2-chardae Tendineae:Thin fibrous cords called chordae tendineae connect the free edges of the valves to the papillary muscles found in the ventricle.
3-Papillary muscles
Describe the macroscopic anatomy of the pylorus
The pylorus is a part of the stomach that connects to the small intestine. Here’s a description of its macroscopic anatomy:
Location:
The pylorus is situated at the distal end of the stomach, forming the junction between the stomach and the duodenum (the first part of the small intestine).
Components:
1. Pyloric Antrum: This is the initial portion of the pylorus, located closest to the body of the stomach. It is larger and more distensible than the pyloric canal.
- Pyloric Canal: This is the narrower, more muscular portion of the pylorus. It serves as a passage for the partially digested food (chyme) to enter the duodenum.
Muscular Features:
The muscular structure of the pylorus is crucial for regulating the passage of food from the stomach to the small intestine. It consists of two main muscle layers:
- Circular Muscle Layer (Thick Muscularis Externa): This layer, known as the pyloric sphincter or pyloric circular muscle, forms a ring around the pyloric orifice.

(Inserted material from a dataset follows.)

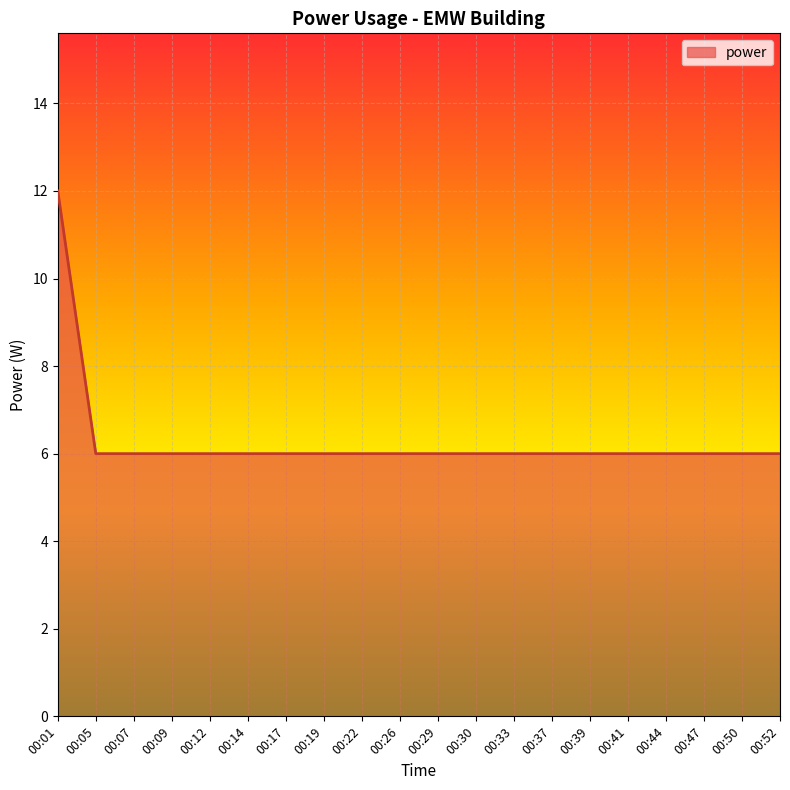

What is the difference between the maximum and minimum values?

6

It acts as a sphincter to control the release of chyme into the duodenum.
- Longitudinal Muscle Layer: This layer runs along the length of the pyloric canal and aids in the peristaltic movements that propel chyme into the small intestine.
Pyloric Sphincter:
The pyloric sphincter is a specialized muscle at the junction of the stomach and the duodenum. It controls the flow of chyme from the stomach into the duodenum, allowing small amounts to pass through at a time.
Function:
The primary function of the pylorus is to regulate the release of chyme, the semi-liquid mixture of food and digestive juices, from the stomach into the small intestine. This controlled release ensures that the small intestine receives properly processed food for further digestion and absorption.
In summary, the macroscopic anatomy of the pylorus involves distinct anatomical components, including the pyloric antrum and pyloric canal, along with specialized muscular structures such as the pyloric sphincter, all working together to facilitate the controlled passage of partially digested food into the small intestine.